The Mac has little software compared to the PC already. Making it even smaller is not good business sense. I will definitely keep such things in mind in the future when considering whether to make my next machine Windows7 (or 8) or an OSX machine. I currently have software for both platforms (more invested in the PC really), so I could go either way as far as I'm concerned. I don't like the malware on Windows, but I don't like Steve Jobs playing god all the time either. I like to make my own hardware buying decisions and I like my software to have a decent shelf life (and in the case of games I might want to play again at some point, endless is preferred and endless is what I get with old games from the C64, Amiga, etc. since emulated environments (and especially open-source based ones that can be tailored to any future hardware or operating system) ensures I can always play them, even 50 years from now.
 
It's not just developers though is it? How about the users who have a nice working system and are now being told that if they want the latest OSX - security updates etc - then they're going to have to upgrade a whole lot more.

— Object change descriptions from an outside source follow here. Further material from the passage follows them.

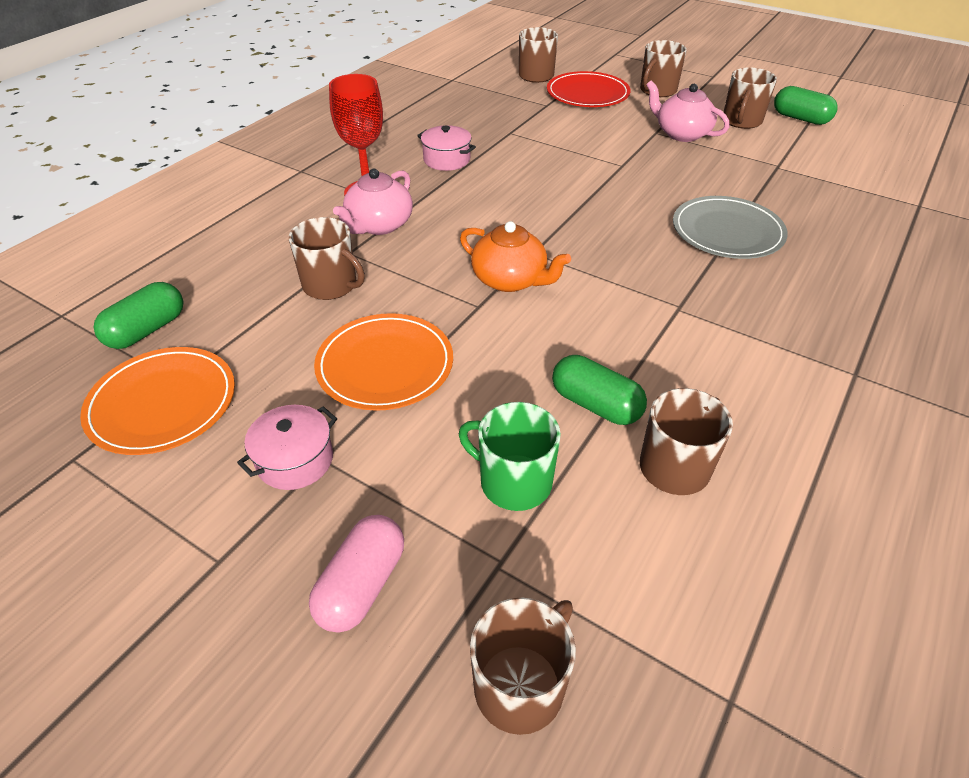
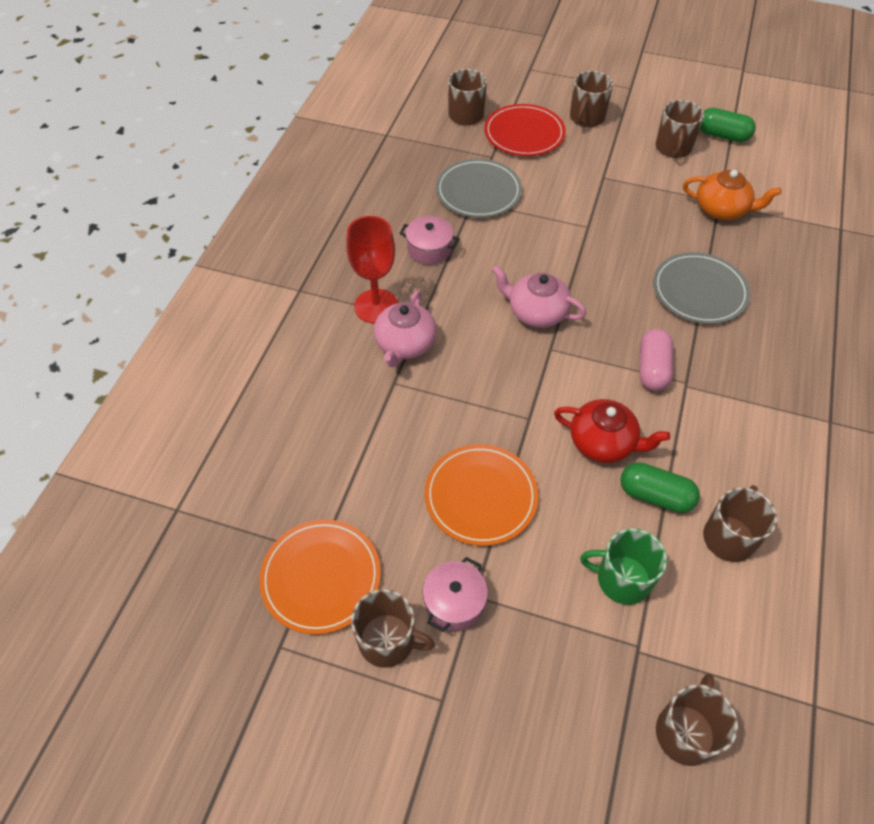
camera: 15 degrees left, 10 degrees up
(147, 330) = (264, 508): green capsule -> none
(331, 285) = (396, 423): brown mug -> brown mug (388, 640)
(362, 585) = (552, 690): pink capsule -> pink capsule (652, 369)
(510, 280) = (544, 384): orange teapot -> orange teapot (722, 209)
(519, 126) = (478, 191): none -> grey plate
(554, 343) = (603, 442): none -> red teapot
(681, 134) = (626, 175): pink teapot -> pink teapot (536, 312)

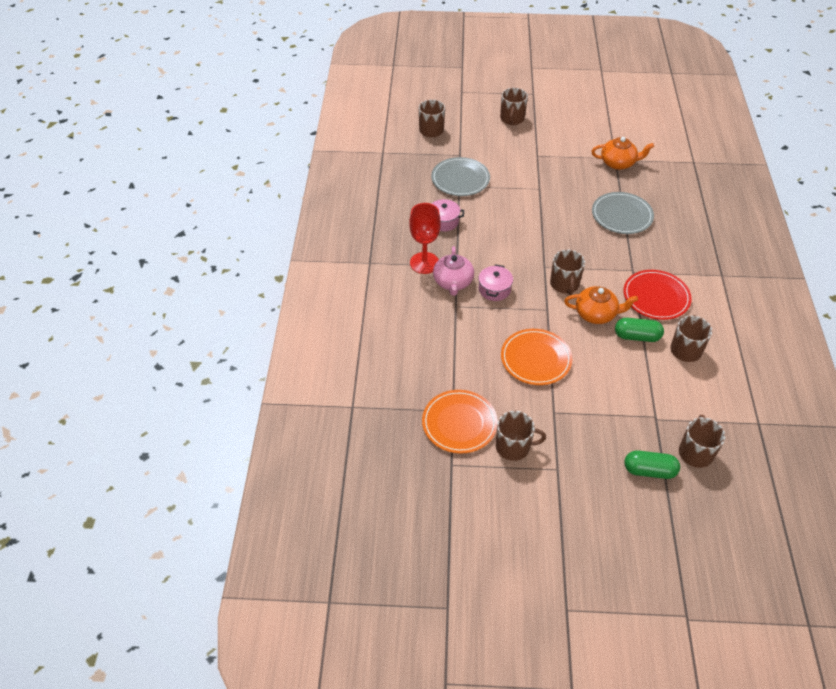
camera: 15 degrees left, 5 degrees down
(454, 602) = (543, 418): pink pot -> pink pot (494, 289)
(524, 133) = (475, 136): red plate -> red plate (656, 297)
(536, 312) = (527, 247): pink teapot -> none
(603, 442) = (596, 314): red teapot -> orange teapot
(622, 579) = (634, 384): green mug -> none
(652, 369) = (610, 266): pink capsule -> none
(673, 148) = (574, 129): brown mug -> brown mug (564, 284)
(722, 135) = (602, 116): green capsule -> green capsule (649, 470)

Users who have a nice working system should not break it by upgrading the OS now should they ? :rolleyes:

The OS is part of a nice working system. Upgrading the OS can mean upgrading the applications that run on top of it. One doesn't go without the other unfortunately. Same for hardware underneath. Sometimes you just have to stick it out with that nice working system.

6 months notice is not enough for an enterprise. It might be for a home/small office, but not for an enterprise.

OS X is not an enterprise solution. I know it has no place near my data center. Get some logical volume management first, and then we'll talk. And if you're running enterprise stuff, you'd know we don't just upgrade because a new version is out. We usually upgrade because we're reaching EOS or to answer a need for the business.

Again, I have old HP-UX 11iv1 boxes around. They run a PA-RISC software package that's EOL'd and doesn't quite work on ARIES on 11iv3 for Itanium (ARIES is a PA-RISC to Itanium translation layer for HP-UX... sound familiar ?). I have no problem keeping these boxes around while we figure out to what we're going to migrate the software to. Eventually, they'll be gone and I'll be running a fully upgraded shop, there's no rush really.

I don't know WTF you're talking about. Rosetta is NOT anywhere NEAR a 4GB download and never was (even with libraries included).

Proof right there you don't read my posts. I said "Lion is a 4GB download". Again. Lion is a 4GB download. Just to make sure you got it : Lion is a 4GB download.

Read my posts, then we'll talk. Until then, cry and scream until you're red in the face, Apple is making the proper choice in transitioning off a transitional emulation layer.

If Rosetta is so "easy" to make work on Lion, then let the community take care of it. You know, like those nice folks who provide DOSBox, qEmu, DOSemu, Virtual Box and other emulation/virtualization packages. Apple is done with PPC.